Mengenai Suriah, Morsi dengan tajam mengkritik rezim Presiden Bashar Assad, dengan mengatakan bahwa rezim tersebut “harus membaca sejarah dan memahami pesan abadinya: rakyatlah yang bertahan dan mereka yang mendahulukan kepentingan pribadinya di atas kepentingan rakyatnya, pasti akan pergi.”
Konflik di Suriah telah sangat memecah belah di Timur Tengah, yang mempertemukan oposisi yang sebagian besar adalah Sunni melawan rezim yang didominasi oleh minoritas Alawi pimpinan Assad – sebuah cabang heterodoks dari Islam Syiah. Negara-negara Sunni seperti Mesir, Arab Saudi dan Turki telah mendukung para pemberontak, sementara negara-negara kelas berat Syiah Iran adalah sekutu regional terdekat Damaskus.
Perdana Menteri Irak Nouri al-Maliki, yang pemerintahan Syiahnya bersikap ambivalen terhadap konflik Suriah, telah menawarkan pendekatan yang lebih hati-hati terhadap Suriah. Al-Maliki, yang telah berkuasa selama hampir tujuh tahun, dikatakan khawatir cengkeraman kekuasaannya akan melemah jika mayoritas Sunni di negara tetangga Suriah berhasil menggulingkan Assad dan kepemimpinan Sunni baru mengambil alih Damaskus.
“Suriah menderita akibat kekerasan, pembunuhan dan sabotase,” katanya, seraya menyerukan pertemuan puncak tersebut untuk “menemukan jalan keluar dan solusi damai terhadap konflik tersebut.”
Setidaknya 60.000 orang tewas dalam konflik Suriah. Ratusan ribu orang terpaksa mengungsi, banyak dari mereka mengungsi ke negara tetangga seperti Yordania, Turki, dan Lebanon.

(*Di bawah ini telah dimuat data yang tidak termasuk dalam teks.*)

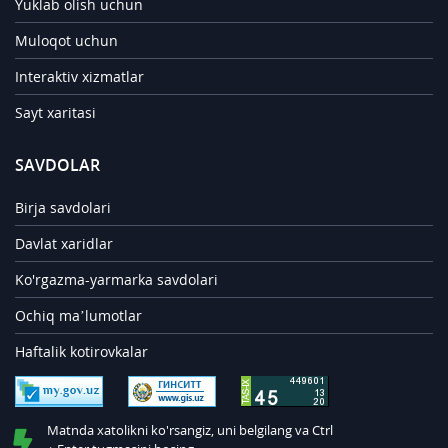
Yuklab olish uchun
Muloqot uchun
Interaktiv xizmatlar
Sayt xaritasi
SAVDOLAR
Birja savdolari
Davlat xaridlar
Ko'rgazma-yarmarka savdolari
Ochiq ma’lumotlar
Haftalik kotirovkalar
Matnda xatolikni ko'rsangiz, uni belgilang va Ctrl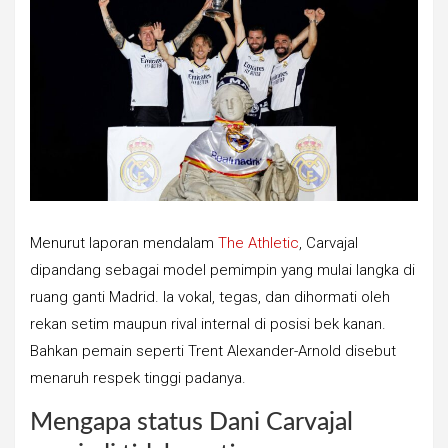
Menurut laporan mendalam
The Athletic
, Carvajal
dipandang sebagai model pemimpin yang mulai langka di
ruang ganti Madrid. Ia vokal, tegas, dan dihormati oleh
rekan setim maupun rival internal di posisi bek kanan.
Bahkan pemain seperti Trent Alexander-Arnold disebut
menaruh respek tinggi padanya.
Mengapa status Dani Carvajal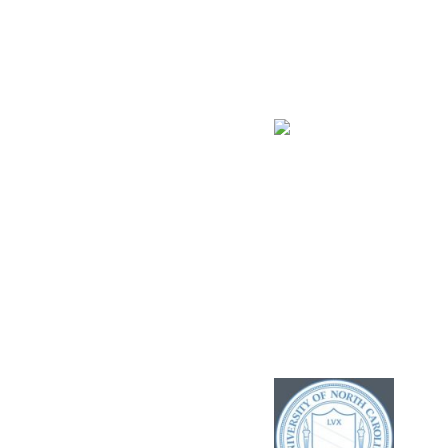
apl Professur Ruhr-
Universität Bochum,
Fachbereich Orthopädie
© 1995 - 2021
Praxisgemeinschaft Dr. Böwing,
Prof. Dr. Molsberger
Adresse:
2007- 2014 Professor
Privatpraxis Böwing
Associate, University of
Molsberger
North Carolina, Chapel
Hill (UNC). Center for
Kasernenstr. 1b
Neurosensory Disorders.
40213 Düsseldorf
Fachärztin für Innere Medizin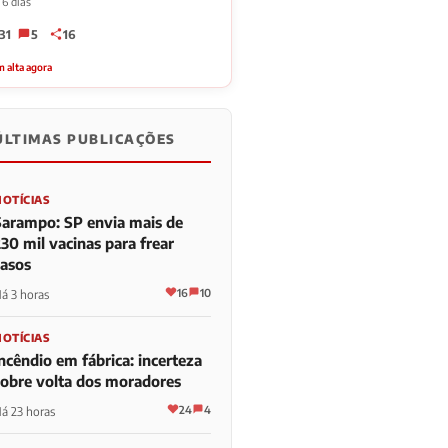
 6 dias
31
5
16
 alta agora
ÚLTIMAS PUBLICAÇÕES
NOTÍCIAS
Sarampo: SP envia mais de
30 mil vacinas para frear
casos
16
10
á 3 horas
NOTÍCIAS
ncêndio em fábrica: incerteza
sobre volta dos moradores
24
4
á 23 horas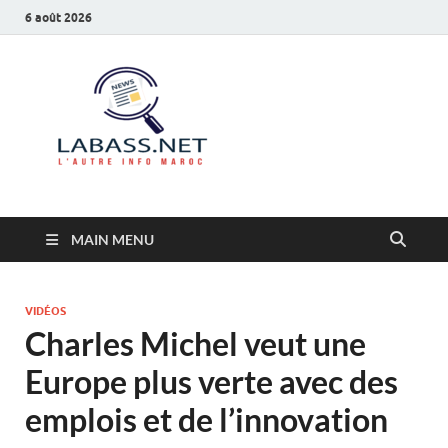
6 août 2026
Labass.net
L’autre info Maroc
MAIN MENU
VIDÉOS
Charles Michel veut une
Europe plus verte avec des
emplois et de l’innovation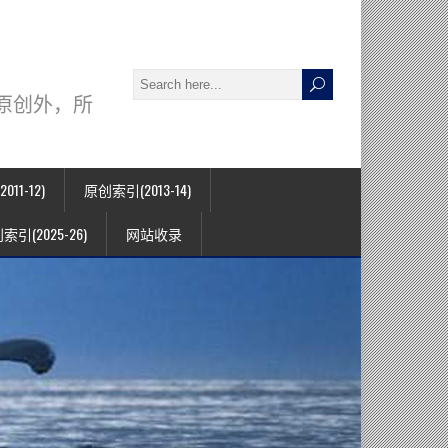
署名原创外，所
11-12)
原创索引(2013-14)
索引(2025-26)
网站收录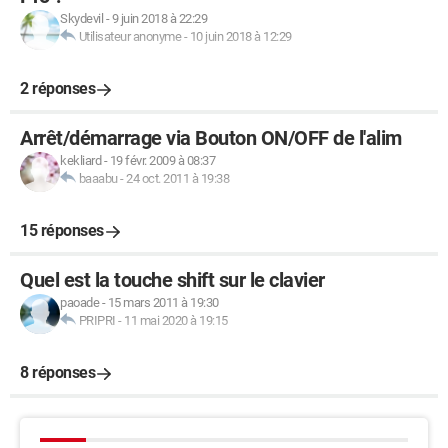
Skydevil
-
9 juin 2018 à 22:29
Utilisateur anonyme
-
10 juin 2018 à 12:29
2 réponses
Arrêt/démarrage via Bouton ON/OFF de l'alim
kekliard
-
19 févr. 2009 à 08:37
baaabu
-
24 oct. 2011 à 19:38
15 réponses
Quel est la touche shift sur le clavier
paoade
-
15 mars 2011 à 19:30
PRIPRI
-
11 mai 2020 à 19:15
8 réponses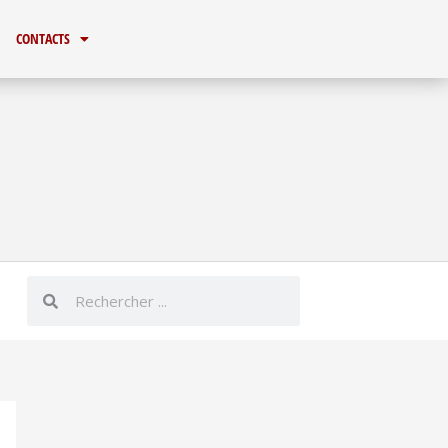
aux
vagues
CONTACTS
Rechercher
Rechercher
er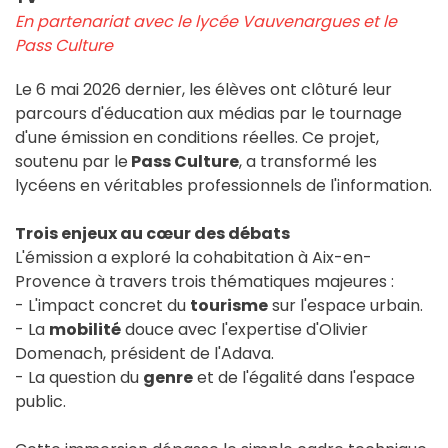
En partenariat avec le lycée Vauvenargues et le
Pass Culture
Le 6 mai 2026 dernier, les élèves ont clôturé leur
parcours d'éducation aux médias par le tournage
d'une émission en conditions réelles. Ce projet,
soutenu par le
Pass Culture
, a transformé les
lycéens en véritables professionnels de l'information.
Trois enjeux au cœur des débats
L'émission a exploré la cohabitation à Aix-en-
Provence à travers trois thématiques majeures :
- L'impact concret du
tourisme
sur l'espace urbain.
- La
mobilité
douce avec l'expertise d'Olivier
Domenach, président de l'Adava.
- La question du
genre
et de l'égalité dans l'espace
public.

Namun perpecahan terpanjang dan terdalam di dunia Islam, garis patahan Sunni-Syiah, juga muncul minggu ini. Hal ini terlihat jelas pada pertemuan menjelang KTT oleh peserta paling terkenal – Presiden Mahmoud Ahmadinejad dari Iran.
Ketegangan Sunni-Syiah mendominasi pembicaraan antara Ahmadinejad dan ulama paling terkemuka di Mesir, Sheik Ahmed el-Tayeb, yang menegur pemimpin Iran tersebut dalam berbagai isu dan memperingatkan terhadap campur tangan Iran di negara-negara Teluk, khususnya Bahrain, di mana penguasa Sunni menghadapi protes dari minoritas. oleh mayoritas Syiah.
El-Tayeb mengatakan upaya untuk menyebarkan Islam Syiah di negara-negara Arab yang sebagian besarnya Sunni tidak dapat diterima dan menyerukan diakhirinya pertumpahan darah di Suriah, di mana sekutu Teheran, Presiden Bashar Assad, telah memerangi sebagian besar pemberontak Sunni, menurut pernyataan Al-Azhar tentang pertemuan tersebut. . .
KTT Islam yang berlangsung selama dua hari ini diselenggarakan oleh Organisasi Konferensi Islam yang berbasis di Saudi dan beranggotakan 57 orang, yang dibentuk pada tahun 1969. Keanggotaan Suriah ditangguhkan karena pemerintahnya melakukan penindasan dengan kekerasan terhadap pemberontakan di sana.